Self-Study Exercises. Many distillation columns have much more complicated structure than just one feed and two product streams. There are columns with side-stream products, multiple feeds, pump-arounds, divided wall columns, and so on. The following self-study exercises are intended to give you some experience with multiple feed columns. Therefore, consider a C2 splitter that is fed with two feed streams.
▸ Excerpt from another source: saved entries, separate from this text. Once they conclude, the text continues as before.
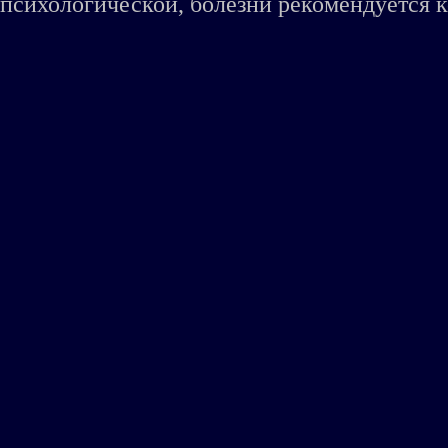
психологической, болезни рекомендуется к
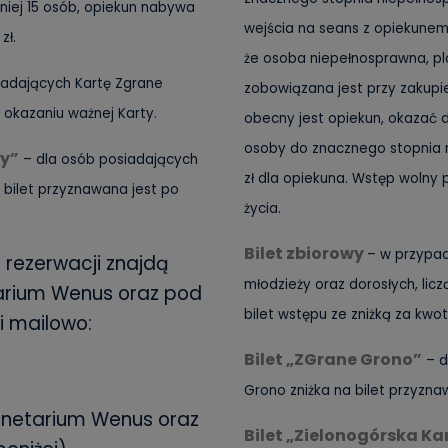
mniej 15 osób, opiekun nabywa
wejścia na seans z opiekunem
zł.
że osoba niepełnosprawna, pl
iadających Kartę Zgrane
zobowiązana jest przy zakupie b
 okazaniu ważnej Karty.
obecny jest opiekun, okazać 
osoby do znacznego stopnia n
ty”
– dla osób posiadających
zł dla opiekuna. Wstęp wolny 
 bilet przyznawana jest po
życia.
Bilet zbiorowy
– w przypad
i rezerwacji znajdą
młodzieży oraz dorosłych, lic
arium Wenus
oraz pod
bilet wstępu ze zniżką za kwotę
i mailowo:
Bilet „ZGrane Grono”
– d
Grono zniżka na bilet przyzna
lanetarium Wenus oraz
Bilet „Zielonogórska Ka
One feed is a saturated liquid with a feed rate of 100 lbmol/h and feed composition of x_F = 0.3; the other feed that is saturated vapor with a fed rate of 50 lbmol/h and has a composition of x_F = 0.7. The purpose of this distillation column is to produce a distillate with composition x_D = 0.999 and a bottoms stream of composition x_B = 0.001. Answer the following.

1. What is the minimum number of stages required for this separation?
2. What is the minimum reflux ratio?
3. What is the minimum boil-up ratio?
4. What are the minimum heat and condenser duties?
5. If 1.2r_min is a reasonable design condition for operation, then how many stages are needed to perform the desired separation?
6. What are the feed tray locations?
7. What is the heat duty of the reboiler?
8. What is the condenser duty?
9. Write the equation for the operating line in each of the three sections of this column.
10. Explain why each pair of adjacent operating lines must meet at the appropriate feed composition.
11. Suppose both feed streams were fed to the middle tray in the column. What effect would this have on the energy requirements for this column?